If the model has white skin, and dark hair, dark eyes, and a black dress, and she's sitting on a white piano, then my flashlight goes simply crazy: One photo is insanely overexposed, The following is too dark.. etc..

I listed the parameters that might influence the ETTL output of my flashlight:
A - Metering mode (Spot or Multi)
B - Am I holding the AEL lock button before pressing the shutter? (ON or OFF)
C - Eye-Focus Mode (ON or OFF)
D - Face Priority in multi-metering (ON or OFF)
E - Focus Point link (ON or OFF) (metering is done where you position your focus point) (Menu, tab1 page 10/14)
F - Face Priority in AF (ON or OFF)

I tried so many combinations, but I still can't figure out how to get in a confident way, just the right amount of light out of my flash.

MAIN QUESTION: Anyone figured a workflow/settings/way to get consistent and satisfying results?

Bonus question 1: Does anyone know how to switch the AEL button from "Hold" to "Toggle" mode, in order to press it only once for metering.
Bonus question 2: When the light output is just right, is there a way to tell my flash unit "repeat this output again"?
Bonus question 3: In the camera menu, the flash setting 'wireles flash ON/OFF' has no influence on my trigger and flash output.

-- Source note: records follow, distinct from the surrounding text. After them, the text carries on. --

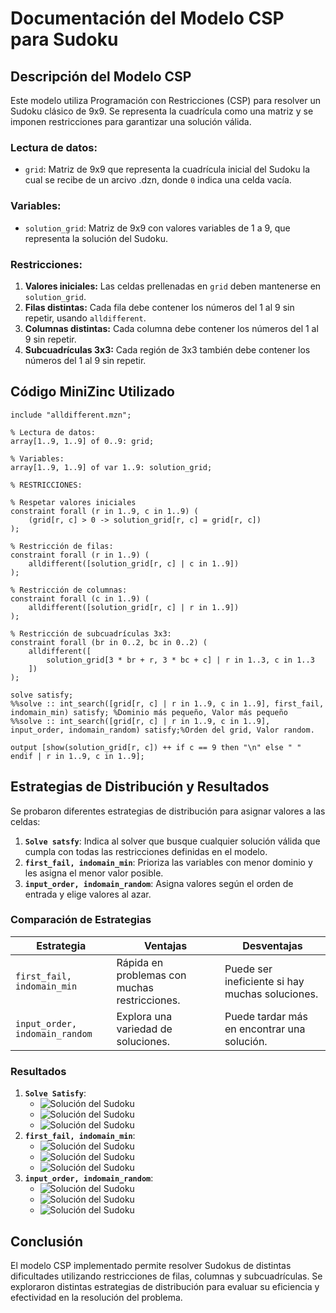 # Documentación del Modelo CSP para Sudoku

## Descripción del Modelo CSP

Este modelo utiliza Programación con Restricciones (CSP) para resolver un Sudoku clásico de 9x9. Se representa la cuadrícula como una matriz y se imponen restricciones para garantizar una solución válida.

### Lectura de datos:
- `grid`: Matriz de 9x9 que representa la cuadrícula inicial del Sudoku la cual se recibe de un arcivo .dzn, donde `0` indica una celda vacía.
 
### Variables:
- `solution_grid`: Matriz de 9x9 con valores variables de 1 a 9, que representa la solución del Sudoku.

### Restricciones:
1. **Valores iniciales:** Las celdas prellenadas en `grid` deben mantenerse en `solution_grid`.
2. **Filas distintas:** Cada fila debe contener los números del 1 al 9 sin repetir, usando `alldifferent`.
3. **Columnas distintas:** Cada columna debe contener los números del 1 al 9 sin repetir.
4. **Subcuadrículas 3x3:** Cada región de 3x3 también debe contener los números del 1 al 9 sin repetir.

## Código MiniZinc Utilizado

```minizinc
include "alldifferent.mzn";

% Lectura de datos:
array[1..9, 1..9] of 0..9: grid;

% Variables:
array[1..9, 1..9] of var 1..9: solution_grid;

% RESTRICCIONES:

% Respetar valores iniciales
constraint forall (r in 1..9, c in 1..9) (
    (grid[r, c] > 0 -> solution_grid[r, c] = grid[r, c])
);

% Restricción de filas:
constraint forall (r in 1..9) (
    alldifferent([solution_grid[r, c] | c in 1..9])
);

% Restricción de columnas:
constraint forall (c in 1..9) (
    alldifferent([solution_grid[r, c] | r in 1..9])
);

% Restricción de subcuadrículas 3x3:
constraint forall (br in 0..2, bc in 0..2) (
    alldifferent([
        solution_grid[3 * br + r, 3 * bc + c] | r in 1..3, c in 1..3
    ])
);

solve satisfy;
%%solve :: int_search([grid[r, c] | r in 1..9, c in 1..9], first_fail, indomain_min) satisfy; %Dominio más pequeño, Valor más pequeño 
%%solve :: int_search([grid[r, c] | r in 1..9, c in 1..9], input_order, indomain_random) satisfy;%Orden del grid, Valor random.

output [show(solution_grid[r, c]) ++ if c == 9 then "\n" else " " endif | r in 1..9, c in 1..9];
```

## Estrategias de Distribución y Resultados

Se probaron diferentes estrategias de distribución para asignar valores a las celdas:

1. **`Solve satsfy`**:
Indica al solver que busque cualquier solución válida que cumpla con todas las restricciones definidas en el modelo.
2. **`first_fail, indomain_min`**: Prioriza las variables con menor dominio y les asigna el menor valor posible.
3. **`input_order, indomain_random`**: Asigna valores según el orden de entrada y elige valores al azar.

### Comparación de Estrategias

| Estrategia | Ventajas | Desventajas |
|------------|----------|-------------|
| `first_fail, indomain_min` | Rápida en problemas con muchas restricciones. | Puede ser ineficiente si hay muchas soluciones. |
| `input_order, indomain_random` | Explora una variedad de soluciones. | Puede tardar más en encontrar una solución. |

### Resultados
1. **`Solve Satisfy`**:
    - ![Solución del Sudoku](imagenes/SolveSatisfyP1.png)
    - ![Solución del Sudoku](imagenes/SolveSatisfyP2.png)
    - ![Solución del Sudoku](imagenes/SolveSatisfyP3.png)
1. **`first_fail, indomain_min`**:
    - ![Solución del Sudoku](imagenes/first_fail-indomain_min-P1.png)
    - ![Solución del Sudoku](imagenes/first_fail-indomain_min-P2.png)
    - ![Solución del Sudoku](imagenes/first_fail-indomain_min-P3.png)
1. **`input_order, indomain_random`**:
    - ![Solución del Sudoku](imagenes/input_order-indomain_random-P1.png)
    - ![Solución del Sudoku](imagenes/input_order-indomain_random-P1.png)
    - ![Solución del Sudoku](imagenes/input_order-indomain_random-P1.png)


## Conclusión

El modelo CSP implementado permite resolver Sudokus de distintas dificultades utilizando restricciones de filas, columnas y subcuadrículas. Se exploraron distintas estrategias de distribución para evaluar su eficiencia y efectividad en la resolución del problema.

Why?

Thanks a lot!


----------



## rexbobcat (Mar 17, 2019)

I use a Godox flash with TTL and haven't had any issues getting correct exposures in club environments. Are you using a Sony brand flash? 

Also, having a subject/background that is high contrast is going to screw with your metering system regardless of your camera. In that situation I would probably switch to manual mode. I always use manual when shooting portraits anyways.


----------